Soak the beans: Rinse the beans thoroughly under cold water and then add them to a bowl and soak them in water for at least one hour or overnight.
While the beans are soaking, add the smoked turkey leg to a large pot and cover it with the chicken broth. Turn the heat up to medium high and cover the pot with a lid. Allow the turkey leg to simmer for at least one hour so that the meat can get tender enough to shred.
After one hour, turn the heat off and remove the turkey leg from the pot and set it aside in a bowl so that it can cool down.
Once the turkey leg is cool enough to handle, remove all of the meat from the bone, turn the heat on the pot back to medium, and add the shredded meat back to the pot with the chicken broth.
Drain any water from the soaked beans and give them one final rinse under cold running water. The beans should be slightly puffed up. Genly pour the beans into the pot with the broth and turkey meat.
There should be enough liquid to cover the beans, if there isn’t, add just enough water to make sure the beans are fully covered. Now add in the butter, diced onion, cajun seasoning, garlic powder, black pepper, oregano, and red pepper flakes.
Stir all of the seasonings together with the beans and the turkey meat until everything is fully incorporated. Now add the bay leaves to the pot. Turn the heat down to medium low and cover the pot.
Allow the beans to simmer for 30 minutes, checking every 15 minutes to stir and to make sure they have enough liquid. Add ¼ cup of water as needed.

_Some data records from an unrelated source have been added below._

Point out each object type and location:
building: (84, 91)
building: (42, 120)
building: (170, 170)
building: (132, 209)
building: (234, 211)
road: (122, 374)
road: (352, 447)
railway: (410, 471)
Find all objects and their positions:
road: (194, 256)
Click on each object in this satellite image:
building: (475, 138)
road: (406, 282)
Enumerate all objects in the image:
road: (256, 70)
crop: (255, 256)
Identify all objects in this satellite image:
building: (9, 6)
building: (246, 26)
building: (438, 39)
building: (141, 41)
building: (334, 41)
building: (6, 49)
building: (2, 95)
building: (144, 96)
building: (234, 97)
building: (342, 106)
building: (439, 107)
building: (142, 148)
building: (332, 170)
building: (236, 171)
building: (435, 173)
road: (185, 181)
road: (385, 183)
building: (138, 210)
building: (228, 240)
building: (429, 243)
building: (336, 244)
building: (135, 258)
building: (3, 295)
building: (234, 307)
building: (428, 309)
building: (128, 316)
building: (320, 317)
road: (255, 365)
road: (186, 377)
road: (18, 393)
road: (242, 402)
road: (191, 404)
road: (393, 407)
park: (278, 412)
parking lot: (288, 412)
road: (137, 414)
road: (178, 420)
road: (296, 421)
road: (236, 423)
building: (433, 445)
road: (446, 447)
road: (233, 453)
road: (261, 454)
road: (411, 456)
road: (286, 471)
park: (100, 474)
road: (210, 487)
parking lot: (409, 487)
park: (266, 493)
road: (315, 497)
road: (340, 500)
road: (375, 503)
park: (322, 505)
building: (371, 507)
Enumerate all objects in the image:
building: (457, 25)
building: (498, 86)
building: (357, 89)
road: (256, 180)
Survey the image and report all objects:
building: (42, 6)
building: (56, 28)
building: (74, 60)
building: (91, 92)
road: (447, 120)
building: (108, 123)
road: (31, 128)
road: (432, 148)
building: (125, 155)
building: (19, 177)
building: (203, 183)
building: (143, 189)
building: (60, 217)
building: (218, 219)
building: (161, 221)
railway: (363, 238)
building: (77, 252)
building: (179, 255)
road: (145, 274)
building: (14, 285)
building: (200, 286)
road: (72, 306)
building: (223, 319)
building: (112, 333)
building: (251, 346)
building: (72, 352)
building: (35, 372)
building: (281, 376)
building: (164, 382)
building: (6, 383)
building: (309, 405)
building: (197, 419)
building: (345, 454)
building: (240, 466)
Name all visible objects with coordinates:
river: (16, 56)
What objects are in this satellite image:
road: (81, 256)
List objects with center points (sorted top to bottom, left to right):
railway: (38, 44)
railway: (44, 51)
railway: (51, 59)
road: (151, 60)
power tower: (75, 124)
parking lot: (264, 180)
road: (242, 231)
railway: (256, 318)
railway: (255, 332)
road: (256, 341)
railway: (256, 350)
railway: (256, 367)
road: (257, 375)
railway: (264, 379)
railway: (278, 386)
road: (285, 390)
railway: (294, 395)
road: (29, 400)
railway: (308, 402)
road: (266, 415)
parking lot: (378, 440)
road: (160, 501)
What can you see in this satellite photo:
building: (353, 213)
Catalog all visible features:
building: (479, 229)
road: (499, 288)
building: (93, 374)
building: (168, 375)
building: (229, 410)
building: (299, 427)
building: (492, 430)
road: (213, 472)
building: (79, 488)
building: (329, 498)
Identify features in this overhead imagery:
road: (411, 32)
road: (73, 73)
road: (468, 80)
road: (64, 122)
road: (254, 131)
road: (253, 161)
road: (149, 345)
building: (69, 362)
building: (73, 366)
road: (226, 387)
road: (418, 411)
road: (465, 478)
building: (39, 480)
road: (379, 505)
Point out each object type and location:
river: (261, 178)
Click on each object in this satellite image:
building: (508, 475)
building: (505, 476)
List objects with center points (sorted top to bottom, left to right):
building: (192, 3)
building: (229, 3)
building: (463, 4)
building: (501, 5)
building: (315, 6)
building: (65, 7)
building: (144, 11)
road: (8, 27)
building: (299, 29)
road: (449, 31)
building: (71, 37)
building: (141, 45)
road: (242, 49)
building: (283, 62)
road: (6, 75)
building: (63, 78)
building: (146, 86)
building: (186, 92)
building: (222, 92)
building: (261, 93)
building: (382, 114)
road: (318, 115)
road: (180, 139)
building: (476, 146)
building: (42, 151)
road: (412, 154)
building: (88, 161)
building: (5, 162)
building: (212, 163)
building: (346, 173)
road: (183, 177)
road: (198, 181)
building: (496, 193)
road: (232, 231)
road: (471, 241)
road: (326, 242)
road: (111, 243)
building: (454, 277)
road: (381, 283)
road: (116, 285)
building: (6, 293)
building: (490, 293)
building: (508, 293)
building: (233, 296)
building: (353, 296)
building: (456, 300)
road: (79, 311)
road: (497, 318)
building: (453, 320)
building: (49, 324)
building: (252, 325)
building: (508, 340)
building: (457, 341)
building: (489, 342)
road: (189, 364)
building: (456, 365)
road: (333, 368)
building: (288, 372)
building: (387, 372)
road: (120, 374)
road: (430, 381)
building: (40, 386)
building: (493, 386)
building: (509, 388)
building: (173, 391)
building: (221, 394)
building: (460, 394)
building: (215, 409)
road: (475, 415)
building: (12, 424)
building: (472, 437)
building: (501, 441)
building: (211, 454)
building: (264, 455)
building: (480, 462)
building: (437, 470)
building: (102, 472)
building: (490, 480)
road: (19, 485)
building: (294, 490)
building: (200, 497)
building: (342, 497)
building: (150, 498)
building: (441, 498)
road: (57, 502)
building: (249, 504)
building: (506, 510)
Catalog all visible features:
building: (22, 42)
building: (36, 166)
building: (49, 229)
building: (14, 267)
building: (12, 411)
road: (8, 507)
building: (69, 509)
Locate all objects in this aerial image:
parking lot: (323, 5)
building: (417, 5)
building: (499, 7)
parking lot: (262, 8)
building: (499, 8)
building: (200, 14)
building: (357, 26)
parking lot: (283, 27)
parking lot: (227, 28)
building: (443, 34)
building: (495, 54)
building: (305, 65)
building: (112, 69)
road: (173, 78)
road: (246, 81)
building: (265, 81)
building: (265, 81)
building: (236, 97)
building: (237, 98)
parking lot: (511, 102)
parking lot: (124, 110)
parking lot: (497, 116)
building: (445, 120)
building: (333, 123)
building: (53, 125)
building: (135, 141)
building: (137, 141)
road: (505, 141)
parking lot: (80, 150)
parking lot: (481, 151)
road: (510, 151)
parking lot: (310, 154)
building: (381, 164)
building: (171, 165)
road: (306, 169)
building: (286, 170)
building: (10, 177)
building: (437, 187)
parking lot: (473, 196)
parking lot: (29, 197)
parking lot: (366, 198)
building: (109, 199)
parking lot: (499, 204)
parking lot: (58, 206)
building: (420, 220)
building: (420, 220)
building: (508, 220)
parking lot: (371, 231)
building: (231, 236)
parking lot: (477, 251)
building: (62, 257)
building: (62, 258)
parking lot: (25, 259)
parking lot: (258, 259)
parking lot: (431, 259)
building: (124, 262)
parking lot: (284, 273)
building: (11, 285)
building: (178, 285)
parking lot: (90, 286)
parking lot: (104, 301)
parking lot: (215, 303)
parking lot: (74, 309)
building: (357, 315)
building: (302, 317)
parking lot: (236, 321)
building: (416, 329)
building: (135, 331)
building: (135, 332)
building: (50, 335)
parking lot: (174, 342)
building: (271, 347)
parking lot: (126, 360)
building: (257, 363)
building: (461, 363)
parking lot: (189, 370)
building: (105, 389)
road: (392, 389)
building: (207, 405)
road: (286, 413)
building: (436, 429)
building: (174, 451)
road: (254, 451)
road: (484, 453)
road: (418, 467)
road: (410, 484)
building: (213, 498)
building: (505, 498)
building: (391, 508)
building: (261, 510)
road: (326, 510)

Cook an additional 30 minutes, just until the beans have softened completely and the liquid has thickened to the consistency of your liking. If you want the beans to be on the thicker side, just use the back of a wooden spoon and smash some of the beans against the pot as you stir.
Taste for seasoning and add more salt and pepper as needed. Serve with a side of rice and cornbread, and enjoy!